Will data be too cheap to meter?

Data acquisition for a site like CrunchBase may not carry the costs some assume.

CrunchBaseLast week at Strata I got into an argument with a journalist over the future of CrunchBase. His position was that we were just in a “pre-commercial” world, that creating the database required a reporter’s time, and so after the current aberration had passed we’d return to the old status quo where this kind of information was only available through paid services. I wasn’t so sure.

When I explain to people why the Big Data movement is important — why it’s a real change instead of a fad — I point to price as the fundamental difference between the old and new worlds. Until a few years ago, the state of the art for doing meaningful analysis of multi-gigabyte data sets was the data warehouse. These custom systems were very capable, but could easily cost millions of dollars. Today I can hire a hundred machine Hadoop cluster from Amazon for just $10 an hour, and process thousands of gigabytes a day.

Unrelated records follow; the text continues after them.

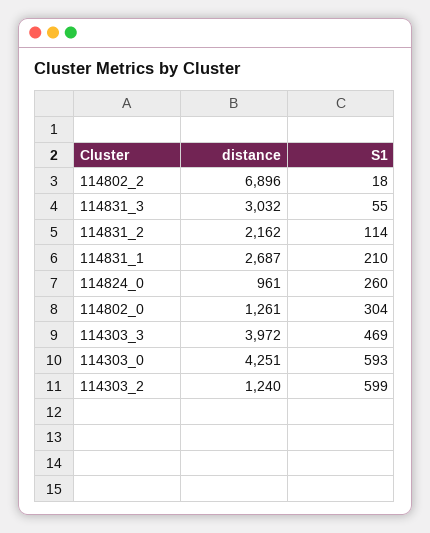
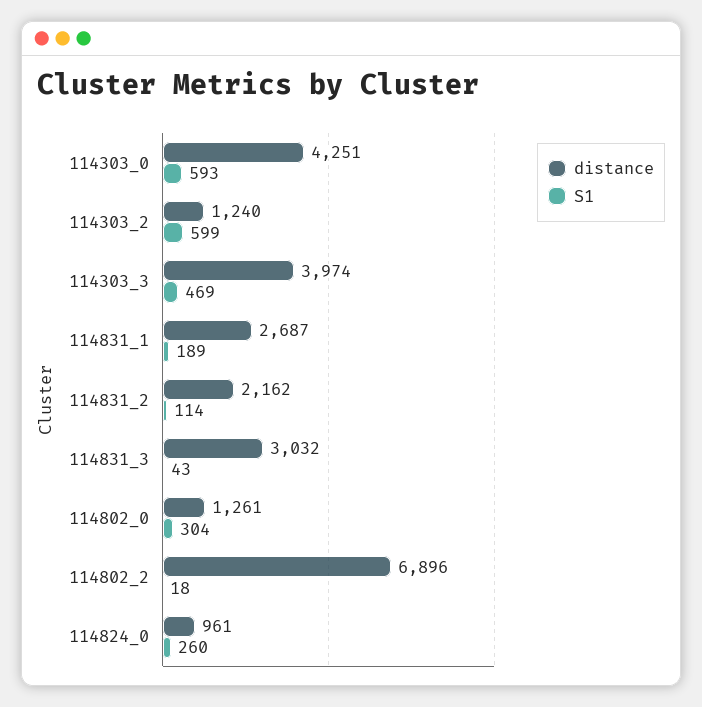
  {
    "distance": {
      "114802_2": 6896,
      "114831_3": 3032,
      "114831_2": 2162,
      "114831_1": 2687,
      "114824_0": 961,
      "114802_0": 1261,
-     "114303_3": 3972,
+     "114303_3": 3974,
      "114303_0": 4251,
      "114303_2": 1240
    },
    "S1": {
      "114802_2": 18,
-     "114831_3": 55,
+     "114831_3": 43,
      "114831_2": 114,
-     "114831_1": 210,
+     "114831_1": 189,
      "114824_0": 260,
      "114802_0": 304,
      "114303_3": 469,
      "114303_0": 593,
      "114303_2": 599
    }
  }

This represents a massive discontinuity in price, and it’s why Big Data is so disruptive. Suddenly we can imagine a group of kids in their garage building Google-scale systems practically on pocket money. While the drop in the cost of data storage and transmission has been less dramatic, it has followed a steady downward trend over the decades. Now that processing has become cheap too, a whole universe of poverty-stricken hackers, academics, makers, reporters, and startups can do interesting things with massive data sets.

Why does this have to do with CrunchBase? The reporter had some implicit assumptions about the cost of the data collection process. He argued that it required extra effort from the journalists to create the additional value captured in the database. To paraphrase him: “It’s time they’d rather spend at home playing with their kids, and so we’ll end up compensating them for their work if we want them to continue producing it.” What I felt was missing from this is that CrunchBase might actually be just a side-effect of work they’d be doing even if it wasn’t released for public consumption.

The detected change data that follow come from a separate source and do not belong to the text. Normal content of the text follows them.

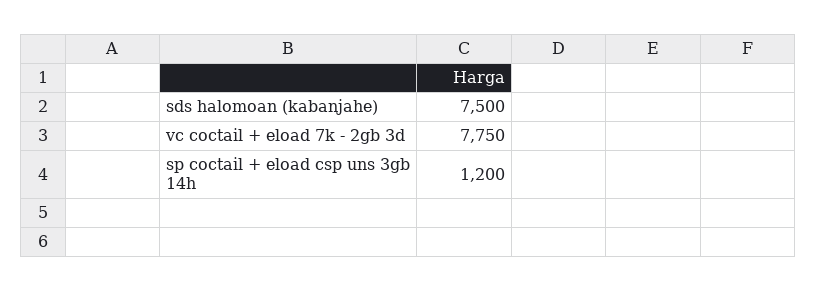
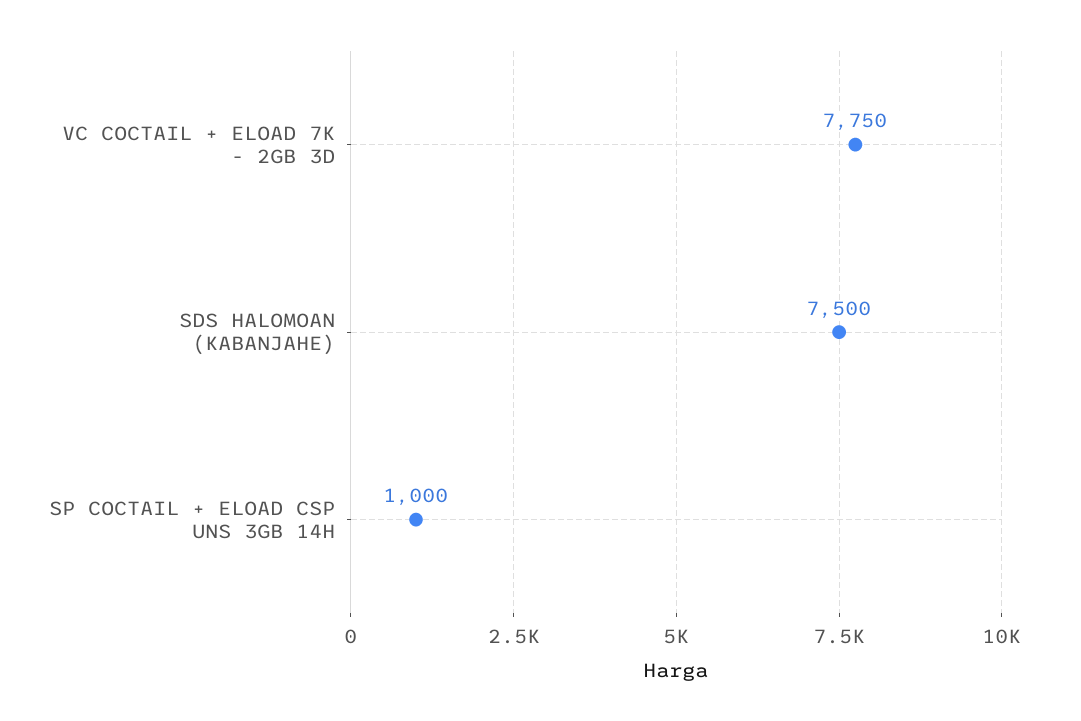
  {
    "sds halomoan (kabanjahe)": 7500,
    "vc coctail + eload 7k - 2gb 3d": 7750,
-   "sp coctail + eload csp uns 3gb 14h": 1200
+   "sp coctail + eload csp uns 3gb 14h": 1000
  }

Many news organizations are taking advantage of the dropping cost of data handling by heavily automating their news-gathering and publishing workflows. This can be as simple as Google Alerts or large collections of RSS feeds to scan, using scraping tools to gather public web data, and there’s a myriad of other information-processing techniques out there. Internally there’s a need to keep track of the results of manual or automated research, and so the most advanced organizations are using some kind of structured database to capture the information for future use.

That means that that the only extra effort required to release something like CrunchBase is publishing it to the web. Assuming that there’s some benefits to doing so (that TechCrunch’s reputation as the site-of-record for technology company news is enhanced, for example) and that there’s multiple companies with the data available, then the low cost of the release will mean it makes sense to give it away.

I actually don’t know if all these assumptions are true, CrunchBase’s approach may not be sustainable, but I hope it illustrates how a truly radical change in price can upset the traditional rules. Even on a competitive, commercial, free-market playing field it sometimes makes sense to behave in ways that appear hopelessly altruistic. We’ve seen this play out with open-source software. I expect to see pricing forces do something similar to open up more and more sources of data.

I’m usually the contrarian guy in the room arguing that information wants to be paid, so I don’t actually believe (as Lewis Strauss famously said about electricity) all data will be too cheap to meter. Instead I’m hoping we’ll head toward a world where producers of information are paid for adding real value. Too many “premium” data sets are collated and merged from other computerized sources, and that process should be increasingly automatic, and so increasingly cheap. Give me a raw CrunchBase culled from press releases and filings for free, then charge me for your informed opinion on how likely the companies are to pay their bills if I extend them credit. Just as free, open-source software has served as the foundation for some very lucrative businesses, the new world of free public data will trigger a flood of innovations that will end up generating value in ways we can’t foresee, and that we’ll be happy to pay for.

tags: , , ,

Get the O’Reilly Data Newsletter

Stay informed. Receive weekly insight from industry insiders.

  • Funny –

    My sense is that there isn’t a lot of editorial in crunchbase (except stuff that’s lifted from Techcrunch articles, which do indeed result from editorial effort.) An awful lot of the material has always seemed to me to be spidered or cut and paste from other sites (e.g. we’ve often found speaker biographies from O’Reilly conference listings as the bio of people listed in Crunchbase.)

    More substantially, I don’t think Crunchbase counts as a big data play in any case. If it’s not big enough to require algorithmic curation, it’s not big enough to matter.

    It’s actually small data that people will pay for directly (stuff that’s very targeted and high value – see for example RGEmonitor.com); big data will almost always be monetized by other means (e.g. advertising like Yelp, Groupon, Facebook, or Google, e-commerce like Amazon or Apple (iTunes/App Store), financial trading, business services like Palantir or Passur Aerospace, oil and gas exploration, etc.)

  • Ian

    Small Data–you read it here first!

  • Thanks Tim. I take your point that the scale of Crunchbase is well below what should qualify as Big Data. It’s more that the changes that have made truly large-scale data processing affordable make the technical side of publishing this size of data set practically free.

    I’m not so sold on algorithmic curation as a litmus test though. I’d argue that Wikipedia and Facebook’s data sets should qualify, and while there are bots and other helpers in those systems, they both rely heavily on human editors.